Matson bought Horizon’s Alaskan operations for $469 million, bolstering the company global’s footprint and giving it access to the strategic routes from Tacoma, Washington, to Anchorage and Kodiak. The company’s net profit increased by $32 million, which placed it No. 5 on Hawaii Business’ list of Hawaii’s Most Profitable Companies. Matson’s gross sales jumped $170.7 million to $1.885 billion in 2015, keeping it in fourth place on the Top 250.

Matson says it continues to shore up its global presence this year. This August, the company launched its South Pacific Express services, which, for the first time, will link its traditional West Coast-to-Hawaii services with its South Pacific network. In addition, it plans to expand its less-than-container-load capabilities by offering direct transit from China to New York and New Jersey.

It’s also been full steam ahead for Pasha, which acquired Horizon’s Hawaii operations for $141.5 million, essentially doubling the size of the company, says George Pasha IV, president and CEO.

Pasha recorded $262.65 million in gross sales – a $179.85 million boost from 2014 – leapfrogging 71 slots to rank No. 31 on the Top 250. That was the second-largest rise in gross sales this year on the Top 250.

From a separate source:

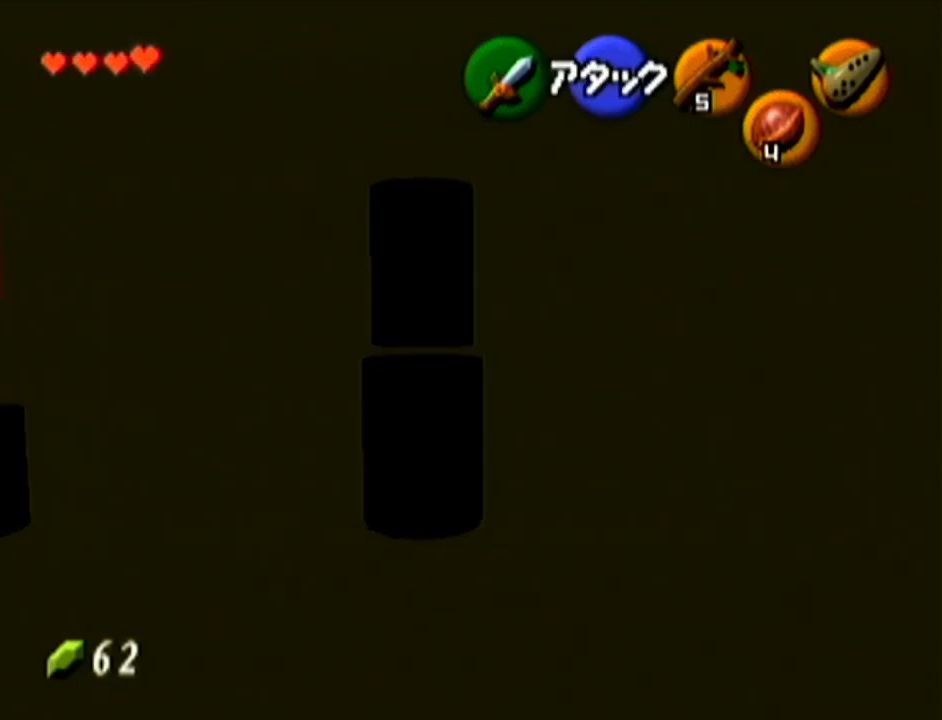
{"buttons": [], "left_stick": "up-left", "events": []}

The acquisition enabled Pasha to more than double the frequency of sailings and gave it a new presence in Los Angeles and Oakland.

For the time being, the company does not anticipate additional acquisitions. “We will remain focused on how to improve our current service level and hitting the community’s sweet spot from a service delivery and cost point of view,” Pasha says.

A Solar Flare

Hawaii’s solar energy industry is making a strong comeback on the Top 250:

• No. 124 RevoluSun Smart Home reported gross sales of $56 million in 2015, making it the highest ranking solar company on the list.
• No. 148 Haleakala Solar Inc. reported gross sales of $42 million in 2015, up 18 percent over 2014.
• No. 174 Alternate Energy Inc. rose 30 percent to $30 million.
• No. 188 Hawaii Energy Connection increased 4.7 percent to $26.8 million.
• No. 238 Bonterra Solar, up 145 percent to $15.3 million.

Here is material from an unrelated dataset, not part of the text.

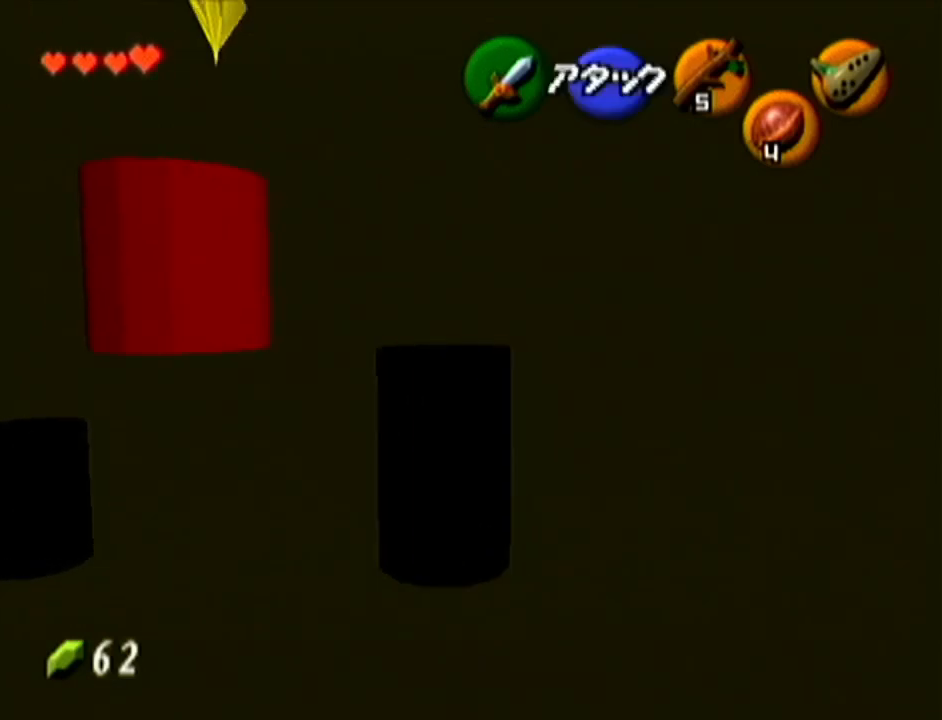
{"buttons": [], "left_stick": "up", "events": [[83, "left_stick", "up"]]}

Despite the improvement, the companies’ numbers are generally down from the solar industry boom that ended in September 2013, when Hawaiian Electric Co. began requiring consumers and contractors to get special approval before connecting their rooftop solar systems to the grid. That decision, coupled with uncertainty about tax credits, slowed PV installations. But the industry is slowly getting back on its feet after the Public Utilities Commission directed HECO last year to clear the backlog of pending applications for PV installations.

“Things are much better,” says Colin Yost, COO of RevoluSun. “We are very busy, but we haven’t made a full recovery by far.”



Since the turn of this century, only three companies have been No. 1 on the Top 250: HEI, HMSA and First Hawaiian Bank.

First Hawaiian Bank was head of the class based on results from 2001 to 2005. In 2006, Hawaii Business changed the Top 250 rules by requiring international conglomerates based outside Hawaii to report only gross sales derived locally. FHB had been including gross sales from its sister bank on the Mainland, Bank of the West. Both are subsidiaries of BNP Paribas, headquartered in Paris, though FHB is currently planning to become an independent bank again with an initial public offering of stock.

When Hawaii Business changed the Top 250 rules governing outside-based global corporations, HEI took over No. 1 with its 2006 results and held the spot through every year except 2009 and now with 2015’s results. In fact, under the current rules, HEI would have been No. 1 during the years when FHB was ranked No. 1; HEI took over as No. 1 from Dole Food Co. based on its 1997 financial results, which means it was de facto No. 1 for 17 of the past 19 years.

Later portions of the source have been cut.